近年來，人們使用數位相機拍照的情形越來越普遍，加上方便且便宜的特性，往往在不知不覺中拍下了許多數位相片。為了方便管理的目的，這些大量的相片應該要有良好的分類。但是，利用人工的方式比對且分類這些相片是非常困難、繁瑣的事情。基於上述的原因，如何利用計算機有效且自動的分群為數眾多及雜亂的圖片是一個很重要的研究挑戰。針對這個課題，在本篇論文中，我們提出了一個基於內容的圖像分群技術方法。我們的方法可以分成三個階段。第一階段中，我們使用SIFT feature以及MPEG-7 CLD feature來表示每一張要分類的圖片。SIFT feature可以有效地描述一張圖片的局部特徵，但是卻沒有考慮到顏色資訊，所以論文中我們使用MPEG-7 CLD feature來補足這個缺陷。第二階段中，我們利用了Affinity Propagation algorithm來當作主要的圖片分群演算法。此外，我們藉由加入了估計AP起始設定的步驟，而改善了AP的不穩定性。第三階段主要是針對第二階段的結果作後處理，我們將一些較小且相似的群合併起來。由本篇論文實驗結果顯示，對於為數1000張的圖片，我們的方法可以達到80%的ARI準確分數。當圖片數目擴大到3000張時，我們的方法仍然有70%的ARI準確分數。平均上而言，和不作任何修改的AP分群結果的ARI準確分數相比，我們所提出的方法增進了54%的幅度。總觀所有實驗結果，顯示出本篇論文提出的圖像分群方法是有效且強健的。

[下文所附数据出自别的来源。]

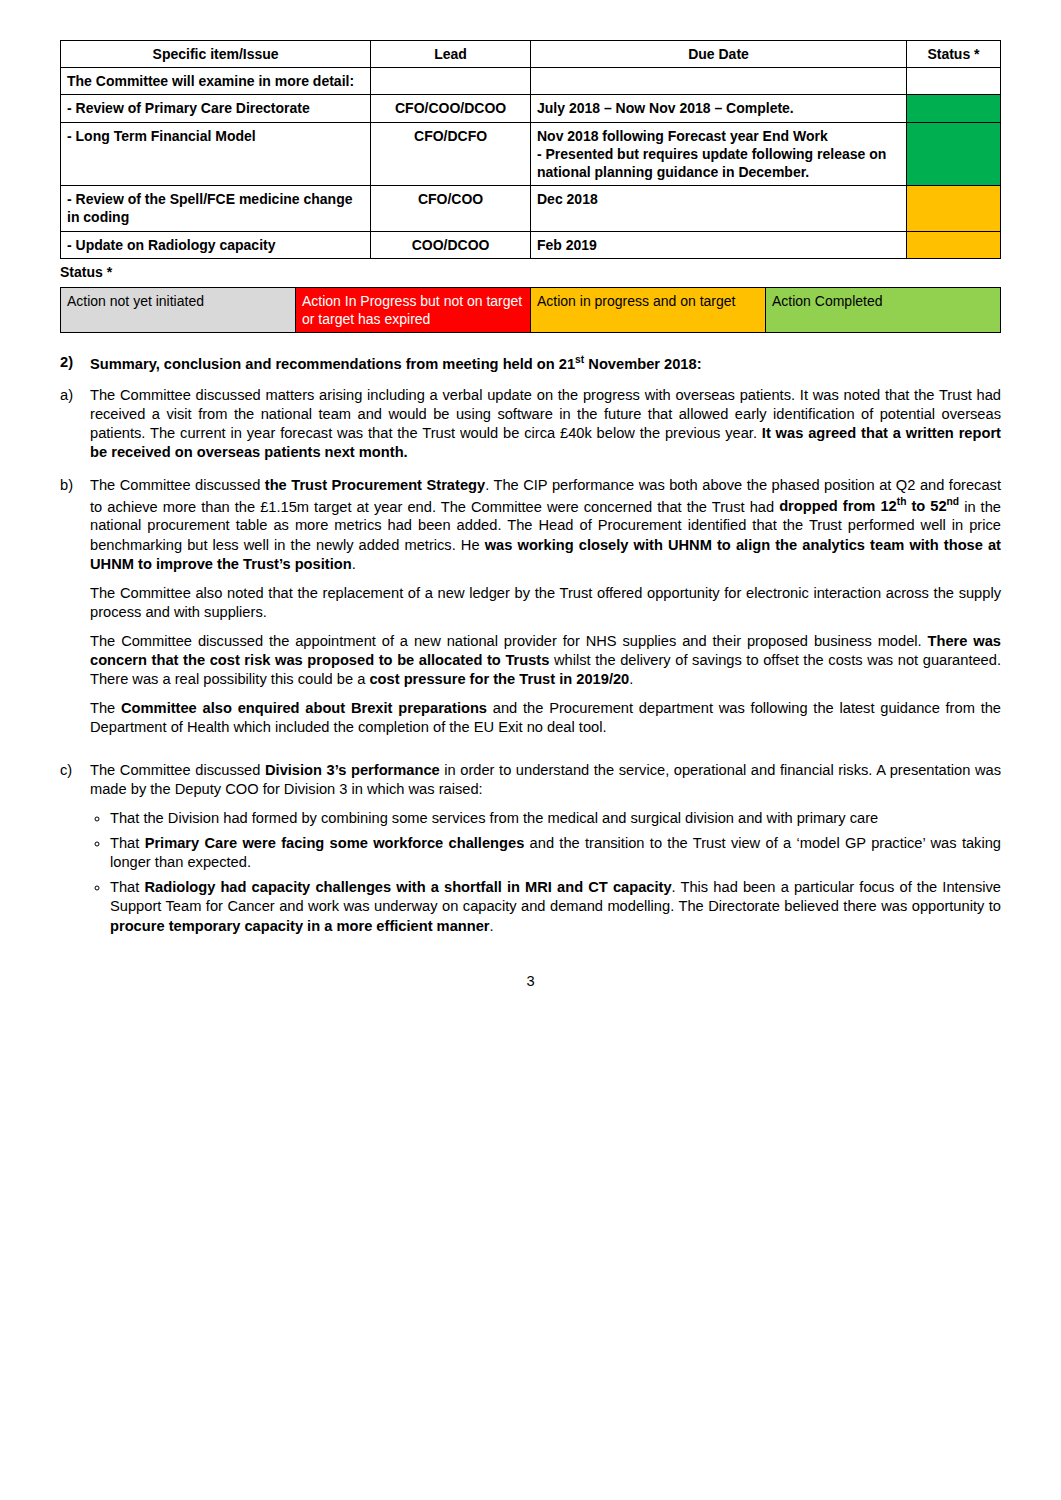| Specific item/Issue | Lead | Due Date | Status * |
| --- | --- | --- | --- |
| The Committee will examine in more detail: | | | |
| - Review of Primary Care Directorate | CFO/COO/DCOO | July 2018 – Now Nov 2018 – Complete. | |
| - Long Term Financial Model | CFO/DCFO | Nov 2018 following Forecast year End Work - Presented but requires update following release on national planning guidance in December. | |
| - Review of the Spell/FCE medicine change in coding | CFO/COO | Dec 2018 | |
| - Update on Radiology capacity | COO/DCOO | Feb 2019 | |
Status *
| Action not yet initiated | Action In Progress but not on target or target has expired | Action in progress and on target | Action Completed |
2) Summary, conclusion and recommendations from meeting held on 21st November 2018:
a)
The Committee discussed matters arising including a verbal update on the progress with overseas patients. It was noted that the Trust had received a visit from the national team and would be using software in the future that allowed early identification of potential overseas patients. The current in year forecast was that the Trust would be circa £40k below the previous year. It was agreed that a written report be received on overseas patients next month.
b)
The Committee discussed the Trust Procurement Strategy. The CIP performance was both above the phased position at Q2 and forecast to achieve more than the £1.15m target at year end. The Committee were concerned that the Trust had dropped from 12th to 52nd in the national procurement table as more metrics had been added. The Head of Procurement identified that the Trust performed well in price benchmarking but less well in the newly added metrics. He was working closely with UHNM to align the analytics team with those at UHNM to improve the Trust’s position.
The Committee also noted that the replacement of a new ledger by the Trust offered opportunity for electronic interaction across the supply process and with suppliers.
The Committee discussed the appointment of a new national provider for NHS supplies and their proposed business model. There was concern that the cost risk was proposed to be allocated to Trusts whilst the delivery of savings to offset the costs was not guaranteed. There was a real possibility this could be a cost pressure for the Trust in 2019/20.
The Committee also enquired about Brexit preparations and the Procurement department was following the latest guidance from the Department of Health which included the completion of the EU Exit no deal tool.
c)
The Committee discussed Division 3’s performance in order to understand the service, operational and financial risks. A presentation was made by the Deputy COO for Division 3 in which was raised:
That the Division had formed by combining some services from the medical and surgical division and with primary care
That Primary Care were facing some workforce challenges and the transition to the Trust view of a ‘model GP practice’ was taking longer than expected.
That Radiology had capacity challenges with a shortfall in MRI and CT capacity. This had been a particular focus of the Intensive Support Team for Cancer and work was underway on capacity and demand modelling. The Directorate believed there was opportunity to procure temporary capacity in a more efficient manner.
3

In recent years, taking pictures with digital camera becomes more and more popular. Unlike traditional photos, the cost of taking a digital photo is nearly free, so users often have a great number of digital pictures. For the purpose of management, those pictures should be well categorized. However, grouping a lot of pictures by hand is a difficult and boring task. As a result, how to use computer to automatically group numerous and chaotic digit pictures efficiently is an important research challenge. In this thesis, we propose a content-based picture clustering method for this topic. The proposed method can be separated into three phases. First, phase I extracts local SIFT (Scale Invariant Feature Transformation) features and global MPEG-7 CLD (Color Layout Descriptor) features from all input pictures. SIFT features can describe distinctive local characteristics of an image excluding the color information. Then, we add the color feature to compensate the problem of SIFT. In phase II, we adopt the Affinity Propagation (AP) algorithm as our image clustering method. Further, we improve the instability by appending an estimating step that can evaluate a more suitable initial setting of AP. Finally, phase III is the post-processing stage that merges those small and similar groups produced in phase II. The experimental results show that the proposed method has over 80% ARI accuracy score for 1000 pictures. When the size of the dataset expands to 3000 pictures, the ARI accuracy score is still 70%. On average, our proposed method has 54% improvement in terms of ARI score, as compared to the pure AP algorithm. All the experimental results show that the proposed clustering algorithm is effective and robust.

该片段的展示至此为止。